● WORK TASK 1: Rewrite the rows from the first one through the row containing "Hollywood Reporter.", replacing "Muğla" with "Mugla" and leaving everything else unchanged.

● PAGE TEXT:
══════
As the track winds down, Lefterna and Sound_00 begin to dissolve their construction. A delicate melody appears, a brief flickering pattern of lights in the midst of the swirling disrupted air. A final burst of radio static and distant mumbling vocals, then the fifteenth collaboration pulls the plug into silence.

Given the quality and creativity displayed by Ristevski and Dimitrov on Collab 15, I find myself wishing that they’d pool their talents on a fully realized conceptual album. With plenty of teamwork in the bank, it’s pretty clear that the duo has a strong relationship. As a standalone release, however, their newest collaborative installment is a quality piece of experimental drone, showing an enviable combination of poise and technique. After listening, don’t be surprised if you find yourself doing the same thing I did: tracking down as many of the first fourteen as I could.

Kreazot-Maks – 2066

GV Sound (GV-517), 2016

The ruin of civilization is familiar broken ground for dark ambient. 2066 examines near-future global ruin through the eyes of Maxim Maksymenko, a multi-talented artist from Belarus who records dark ambient experimental soundscapes under the name Kreazot-Maks. If his prediction is any indication, the world fifty years hence is not going to be an altogether pleasant place, and no city will escape the effects of the disintegration of society as we currently know it.

Right off the top, there are two details that make 2066 attractive from a conceptual standpoint. The first is that each of the twelve tracks is titled for a different global capital city: “Paris 2066,” “Cairo 2066,” and so on. The second enticing detail is that the tour of the world’s fall is over two hours in length. Nearly half of this is contained in two tracks, however, as stops in a shattered Washington D.C. and a smoke-choked Beijing each last close to half an hour, with a seventeen-minute layover in the burnt-out shell of Moscow not far behind.
══════
● STORED DATA:
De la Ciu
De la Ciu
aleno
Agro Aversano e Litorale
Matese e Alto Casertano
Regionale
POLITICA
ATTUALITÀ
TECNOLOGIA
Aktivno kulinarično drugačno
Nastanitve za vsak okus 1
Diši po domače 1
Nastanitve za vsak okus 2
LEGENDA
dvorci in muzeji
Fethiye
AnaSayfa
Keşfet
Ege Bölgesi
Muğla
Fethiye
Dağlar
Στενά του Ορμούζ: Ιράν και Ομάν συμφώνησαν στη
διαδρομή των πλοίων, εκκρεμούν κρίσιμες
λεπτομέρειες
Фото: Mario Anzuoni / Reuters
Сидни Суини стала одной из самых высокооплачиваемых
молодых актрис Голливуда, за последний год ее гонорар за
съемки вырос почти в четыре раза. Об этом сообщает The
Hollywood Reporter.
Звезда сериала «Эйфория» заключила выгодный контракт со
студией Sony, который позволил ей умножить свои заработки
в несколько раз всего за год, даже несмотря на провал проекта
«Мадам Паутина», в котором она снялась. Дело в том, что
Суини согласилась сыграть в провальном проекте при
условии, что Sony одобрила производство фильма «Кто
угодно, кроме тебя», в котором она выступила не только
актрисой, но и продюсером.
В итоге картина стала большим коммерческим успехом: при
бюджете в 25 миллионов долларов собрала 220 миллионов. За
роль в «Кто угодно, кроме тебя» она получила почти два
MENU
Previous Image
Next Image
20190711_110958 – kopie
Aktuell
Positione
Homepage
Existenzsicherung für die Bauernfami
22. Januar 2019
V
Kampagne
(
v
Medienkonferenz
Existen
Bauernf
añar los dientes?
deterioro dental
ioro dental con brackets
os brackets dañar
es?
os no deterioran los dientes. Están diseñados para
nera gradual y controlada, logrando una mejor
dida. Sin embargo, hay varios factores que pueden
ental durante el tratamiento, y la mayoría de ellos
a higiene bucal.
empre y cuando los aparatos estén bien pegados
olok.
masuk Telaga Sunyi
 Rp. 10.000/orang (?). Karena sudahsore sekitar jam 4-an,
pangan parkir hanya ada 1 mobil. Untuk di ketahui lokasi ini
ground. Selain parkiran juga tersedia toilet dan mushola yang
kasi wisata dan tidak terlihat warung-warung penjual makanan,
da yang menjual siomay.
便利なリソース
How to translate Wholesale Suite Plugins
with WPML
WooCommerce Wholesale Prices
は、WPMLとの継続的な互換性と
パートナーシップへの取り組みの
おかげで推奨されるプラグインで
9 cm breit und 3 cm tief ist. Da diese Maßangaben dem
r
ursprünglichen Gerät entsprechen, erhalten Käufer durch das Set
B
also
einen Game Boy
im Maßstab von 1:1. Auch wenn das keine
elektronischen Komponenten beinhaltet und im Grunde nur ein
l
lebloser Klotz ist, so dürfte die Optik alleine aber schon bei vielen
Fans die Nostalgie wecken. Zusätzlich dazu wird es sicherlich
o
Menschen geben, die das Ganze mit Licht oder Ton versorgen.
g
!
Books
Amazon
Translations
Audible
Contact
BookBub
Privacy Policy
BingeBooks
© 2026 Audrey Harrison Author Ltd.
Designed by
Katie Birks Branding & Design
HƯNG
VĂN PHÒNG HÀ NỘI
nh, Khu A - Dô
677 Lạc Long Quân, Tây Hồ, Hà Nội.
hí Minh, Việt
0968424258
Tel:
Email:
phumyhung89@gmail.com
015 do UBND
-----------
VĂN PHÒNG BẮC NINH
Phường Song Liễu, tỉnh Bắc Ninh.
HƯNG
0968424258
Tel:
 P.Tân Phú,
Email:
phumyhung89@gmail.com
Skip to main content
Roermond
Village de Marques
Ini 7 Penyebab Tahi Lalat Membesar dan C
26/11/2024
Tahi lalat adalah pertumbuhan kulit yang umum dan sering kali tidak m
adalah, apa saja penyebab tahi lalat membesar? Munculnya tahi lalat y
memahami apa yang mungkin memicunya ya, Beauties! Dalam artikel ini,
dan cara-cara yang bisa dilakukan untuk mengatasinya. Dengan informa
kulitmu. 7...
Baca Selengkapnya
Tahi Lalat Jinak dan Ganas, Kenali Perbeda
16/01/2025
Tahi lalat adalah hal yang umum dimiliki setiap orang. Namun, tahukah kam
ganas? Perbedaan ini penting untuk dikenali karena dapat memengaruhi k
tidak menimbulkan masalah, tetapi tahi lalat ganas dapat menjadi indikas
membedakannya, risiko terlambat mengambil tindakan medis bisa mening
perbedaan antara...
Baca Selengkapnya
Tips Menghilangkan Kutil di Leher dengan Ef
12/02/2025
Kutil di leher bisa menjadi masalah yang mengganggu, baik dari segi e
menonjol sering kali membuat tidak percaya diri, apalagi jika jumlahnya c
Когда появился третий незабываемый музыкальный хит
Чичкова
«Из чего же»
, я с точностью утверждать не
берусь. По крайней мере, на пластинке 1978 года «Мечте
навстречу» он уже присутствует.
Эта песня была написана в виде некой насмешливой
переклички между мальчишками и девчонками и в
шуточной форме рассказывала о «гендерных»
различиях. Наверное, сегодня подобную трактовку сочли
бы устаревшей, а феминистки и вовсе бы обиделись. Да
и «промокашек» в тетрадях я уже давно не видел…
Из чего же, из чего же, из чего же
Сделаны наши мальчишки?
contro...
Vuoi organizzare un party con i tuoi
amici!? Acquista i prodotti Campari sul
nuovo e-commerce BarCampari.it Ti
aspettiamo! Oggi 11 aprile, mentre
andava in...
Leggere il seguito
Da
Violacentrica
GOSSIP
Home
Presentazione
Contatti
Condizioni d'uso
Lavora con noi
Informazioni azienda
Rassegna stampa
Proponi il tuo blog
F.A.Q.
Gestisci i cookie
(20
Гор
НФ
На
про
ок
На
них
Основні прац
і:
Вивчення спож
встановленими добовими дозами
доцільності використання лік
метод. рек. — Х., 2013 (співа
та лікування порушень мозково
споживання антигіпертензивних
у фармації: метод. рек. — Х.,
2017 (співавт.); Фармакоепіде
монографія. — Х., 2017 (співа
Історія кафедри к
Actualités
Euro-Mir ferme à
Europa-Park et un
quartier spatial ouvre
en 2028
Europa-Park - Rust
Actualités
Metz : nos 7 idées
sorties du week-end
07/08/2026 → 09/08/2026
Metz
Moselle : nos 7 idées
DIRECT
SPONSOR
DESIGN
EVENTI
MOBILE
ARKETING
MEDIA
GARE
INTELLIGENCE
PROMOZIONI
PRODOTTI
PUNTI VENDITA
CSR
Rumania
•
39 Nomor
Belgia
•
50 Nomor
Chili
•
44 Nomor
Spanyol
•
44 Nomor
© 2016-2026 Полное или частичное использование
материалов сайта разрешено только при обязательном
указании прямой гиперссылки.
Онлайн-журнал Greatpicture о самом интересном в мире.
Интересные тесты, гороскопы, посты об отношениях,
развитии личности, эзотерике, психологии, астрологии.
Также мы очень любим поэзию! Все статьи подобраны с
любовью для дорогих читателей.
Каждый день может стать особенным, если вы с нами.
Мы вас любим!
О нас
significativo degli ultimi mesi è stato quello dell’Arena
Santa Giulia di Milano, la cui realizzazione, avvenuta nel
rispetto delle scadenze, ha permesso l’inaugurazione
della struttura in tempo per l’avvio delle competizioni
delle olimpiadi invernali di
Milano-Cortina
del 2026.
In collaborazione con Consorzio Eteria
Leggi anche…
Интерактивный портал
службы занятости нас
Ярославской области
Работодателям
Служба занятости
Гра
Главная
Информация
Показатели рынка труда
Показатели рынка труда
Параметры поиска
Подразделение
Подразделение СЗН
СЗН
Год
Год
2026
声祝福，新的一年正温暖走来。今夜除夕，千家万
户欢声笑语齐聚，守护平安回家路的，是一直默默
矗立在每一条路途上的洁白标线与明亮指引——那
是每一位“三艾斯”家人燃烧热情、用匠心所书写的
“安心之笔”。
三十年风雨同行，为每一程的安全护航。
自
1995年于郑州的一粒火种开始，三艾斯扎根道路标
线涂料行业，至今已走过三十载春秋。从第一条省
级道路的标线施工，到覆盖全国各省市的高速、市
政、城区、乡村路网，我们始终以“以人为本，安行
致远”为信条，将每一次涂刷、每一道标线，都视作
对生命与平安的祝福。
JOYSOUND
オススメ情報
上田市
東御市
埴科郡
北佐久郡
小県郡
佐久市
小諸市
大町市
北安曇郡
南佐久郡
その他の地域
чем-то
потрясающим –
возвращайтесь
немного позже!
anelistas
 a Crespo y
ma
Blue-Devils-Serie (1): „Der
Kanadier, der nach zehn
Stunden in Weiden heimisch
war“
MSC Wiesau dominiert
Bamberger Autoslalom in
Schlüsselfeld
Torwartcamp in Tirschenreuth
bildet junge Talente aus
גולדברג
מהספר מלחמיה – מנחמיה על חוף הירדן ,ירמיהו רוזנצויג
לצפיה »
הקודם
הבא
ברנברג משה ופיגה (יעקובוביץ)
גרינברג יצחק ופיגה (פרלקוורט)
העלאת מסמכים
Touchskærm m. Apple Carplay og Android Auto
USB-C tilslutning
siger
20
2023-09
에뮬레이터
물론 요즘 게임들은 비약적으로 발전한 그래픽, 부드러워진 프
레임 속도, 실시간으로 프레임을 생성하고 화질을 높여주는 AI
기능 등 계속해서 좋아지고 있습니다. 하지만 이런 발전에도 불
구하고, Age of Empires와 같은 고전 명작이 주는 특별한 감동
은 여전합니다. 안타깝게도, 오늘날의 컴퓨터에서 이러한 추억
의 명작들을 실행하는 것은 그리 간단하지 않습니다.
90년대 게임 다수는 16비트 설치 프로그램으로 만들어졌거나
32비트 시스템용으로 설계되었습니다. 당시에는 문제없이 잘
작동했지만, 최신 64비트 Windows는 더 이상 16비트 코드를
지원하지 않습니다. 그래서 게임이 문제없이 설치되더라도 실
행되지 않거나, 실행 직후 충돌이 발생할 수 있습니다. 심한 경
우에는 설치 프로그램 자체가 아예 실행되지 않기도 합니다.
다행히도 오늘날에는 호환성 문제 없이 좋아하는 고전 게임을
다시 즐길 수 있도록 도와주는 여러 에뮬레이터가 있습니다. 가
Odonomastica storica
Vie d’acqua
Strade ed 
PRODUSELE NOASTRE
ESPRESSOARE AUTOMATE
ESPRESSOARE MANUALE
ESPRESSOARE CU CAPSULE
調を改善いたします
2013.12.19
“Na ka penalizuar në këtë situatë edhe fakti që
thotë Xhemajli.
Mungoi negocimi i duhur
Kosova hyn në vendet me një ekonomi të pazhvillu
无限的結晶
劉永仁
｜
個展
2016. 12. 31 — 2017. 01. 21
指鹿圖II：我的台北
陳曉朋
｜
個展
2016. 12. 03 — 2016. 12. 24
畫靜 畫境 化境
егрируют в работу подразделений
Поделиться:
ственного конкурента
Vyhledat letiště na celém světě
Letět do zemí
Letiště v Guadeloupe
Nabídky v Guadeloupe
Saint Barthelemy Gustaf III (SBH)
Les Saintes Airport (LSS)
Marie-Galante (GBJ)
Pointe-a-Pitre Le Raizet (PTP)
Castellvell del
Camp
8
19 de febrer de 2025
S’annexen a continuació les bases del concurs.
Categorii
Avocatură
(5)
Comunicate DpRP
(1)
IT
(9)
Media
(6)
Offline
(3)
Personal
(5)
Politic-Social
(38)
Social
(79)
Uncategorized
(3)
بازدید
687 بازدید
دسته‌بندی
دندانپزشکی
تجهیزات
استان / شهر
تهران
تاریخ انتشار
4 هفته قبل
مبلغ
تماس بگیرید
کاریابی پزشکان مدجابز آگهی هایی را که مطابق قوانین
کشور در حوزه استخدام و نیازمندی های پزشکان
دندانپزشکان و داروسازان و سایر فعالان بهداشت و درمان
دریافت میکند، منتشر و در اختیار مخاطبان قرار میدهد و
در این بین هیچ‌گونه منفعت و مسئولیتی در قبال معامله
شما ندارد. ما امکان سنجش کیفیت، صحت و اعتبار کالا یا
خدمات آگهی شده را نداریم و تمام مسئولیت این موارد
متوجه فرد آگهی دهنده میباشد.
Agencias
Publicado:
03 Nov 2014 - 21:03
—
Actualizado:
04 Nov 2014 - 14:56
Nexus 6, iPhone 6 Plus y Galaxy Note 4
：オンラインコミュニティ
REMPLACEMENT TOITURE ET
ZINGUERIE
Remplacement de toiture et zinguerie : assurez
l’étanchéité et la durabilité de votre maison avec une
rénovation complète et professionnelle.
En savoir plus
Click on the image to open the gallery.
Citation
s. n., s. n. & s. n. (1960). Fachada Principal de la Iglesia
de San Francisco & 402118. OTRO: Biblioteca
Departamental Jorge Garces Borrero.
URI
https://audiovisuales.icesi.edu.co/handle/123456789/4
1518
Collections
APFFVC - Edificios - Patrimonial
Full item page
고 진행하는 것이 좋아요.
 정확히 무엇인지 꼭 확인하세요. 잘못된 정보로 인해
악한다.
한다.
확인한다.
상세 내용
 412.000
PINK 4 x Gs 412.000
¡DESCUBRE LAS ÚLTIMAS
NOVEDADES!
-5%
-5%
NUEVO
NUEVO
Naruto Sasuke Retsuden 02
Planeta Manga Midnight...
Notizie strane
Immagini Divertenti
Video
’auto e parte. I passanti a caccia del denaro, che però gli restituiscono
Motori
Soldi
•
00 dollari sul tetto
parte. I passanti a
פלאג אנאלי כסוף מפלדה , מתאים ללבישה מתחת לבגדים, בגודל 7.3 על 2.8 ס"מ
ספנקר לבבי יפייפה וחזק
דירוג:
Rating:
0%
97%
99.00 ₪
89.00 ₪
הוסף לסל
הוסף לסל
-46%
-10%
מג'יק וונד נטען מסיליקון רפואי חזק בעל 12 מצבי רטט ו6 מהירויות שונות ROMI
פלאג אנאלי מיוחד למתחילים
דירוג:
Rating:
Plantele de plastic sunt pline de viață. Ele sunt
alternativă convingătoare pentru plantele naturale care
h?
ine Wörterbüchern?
══════
● WORK TASK 2: Continue the review of Kreazot-Maks's album 2066 from the point where it stops.

● FINAL ANSWER 1:
De la Ciu
De la Ciu
aleno
Agro Aversano e Litorale
Matese e Alto Casertano
Regionale
POLITICA
ATTUALITÀ
TECNOLOGIA
Aktivno kulinarično drugačno
Nastanitve za vsak okus 1
Diši po domače 1
Nastanitve za vsak okus 2
LEGENDA
dvorci in muzeji
Fethiye
AnaSayfa
Keşfet
Ege Bölgesi
Mugla
Fethiye
Dağlar
Στενά του Ορμούζ: Ιράν και Ομάν συμφώνησαν στη
διαδρομή των πλοίων, εκκρεμούν κρίσιμες
λεπτομέρειες
Фото: Mario Anzuoni / Reuters
Сидни Суини стала одной из самых высокооплачиваемых
молодых актрис Голливуда, за последний год ее гонорар за
съемки вырос почти в четыре раза. Об этом сообщает The
Hollywood Reporter.

● FINAL ANSWER 2:
Musically, Kreazot-Maks doesn’t deviate from the established tropes of dark ambient noise, but it’s the way in which the elements are arranged that make this album a superb example of the genre. 2066 doesn’t feature much, if any, keyboard chords or sequenced melody; it’s an album born purely from field recordings, samples, and processed noise. It’s beautifully ominous, and overflowing with creative audio production. The looped noise sample at the foreground of “Cairo 2066,” equal parts molded static and pitched distortion, is an example of the familiar-yet-alien sonic palette that the album is sheathed in. Amid the muffled thumps, crackling feedback, deep hums, and odd warbles are the remnants of human voices, drifting and fading through the electronic detritus that’s settled upon the destroyed husks of the world’s greatest cities. There’s a lot of dark ambient that favors mood over memorable sound, but the snatches of noise that haunt 2066 will stay with you. The warped mechanical howl that closes “Seoul 2066” is both chilling and mysterious, and I’m at a loss to identify its true source.

While a triumph in sound design, the album is also a genre success. Perhaps the strongest example of Maksymenko’s grasp of flow is “Washington 2066,” a longform drone piece that seems shorter than its twenty-five-minute running time; a surefire sign of high-level ambient. The embedded drone is wreathed in pitched feedback and phantom noise that curls around it like digital smoke. The track’s subtlety is a fine opposite to the slow thudding drums of “Tehran 2066” and the scraping industrial noise of “Lisbon 2066.” There’s plenty of variety from track to track, and the album moves from city to city without losing momentum, displaying the universal catastrophe without making it monotonous.

While Kreazot-Maks has crafted a post-apocalyptic vision that rivals Cities Last Broadcast and Brian Lustmord and Robert Rich’s trailblazing album Stalker, there’s one detail – or rather, lack of detail – that would have launched it over the top. There’s no real distinction between the identities of the wasted cities. Rome could have been Mexico City, and vice versa. With a concept that’s so globally based, some content marking the individual natures of each city would have been perfect. A couple of obvious examples would be lost vocal samples in a city’s native tongue or snatches of a national anthem, or more understated ones, like field recordings taken directly from a city or two themselves, would have strengthened the concept even more. As it stands, while 2066 is overflowing with dark ambient excellence, the lack of such elements seems like a missed opportunity.

Taken for what it is, however, 2066 remains an enduring testimony to the sounds of a collapsed civilization. Kreazot-Maks takes everything that makes dark ambient such an interesting genre – engaging synthetic atmosphere, gradually evolving tracks, adherence to concept – and generates a world that is equally effective technically and aesthetically. Brimming with creative and memorable passages, and rewarding repeat listens despite its length, 2066 is easily one of the most awe-inspiring dark ambient listening experiences I’ve had this year.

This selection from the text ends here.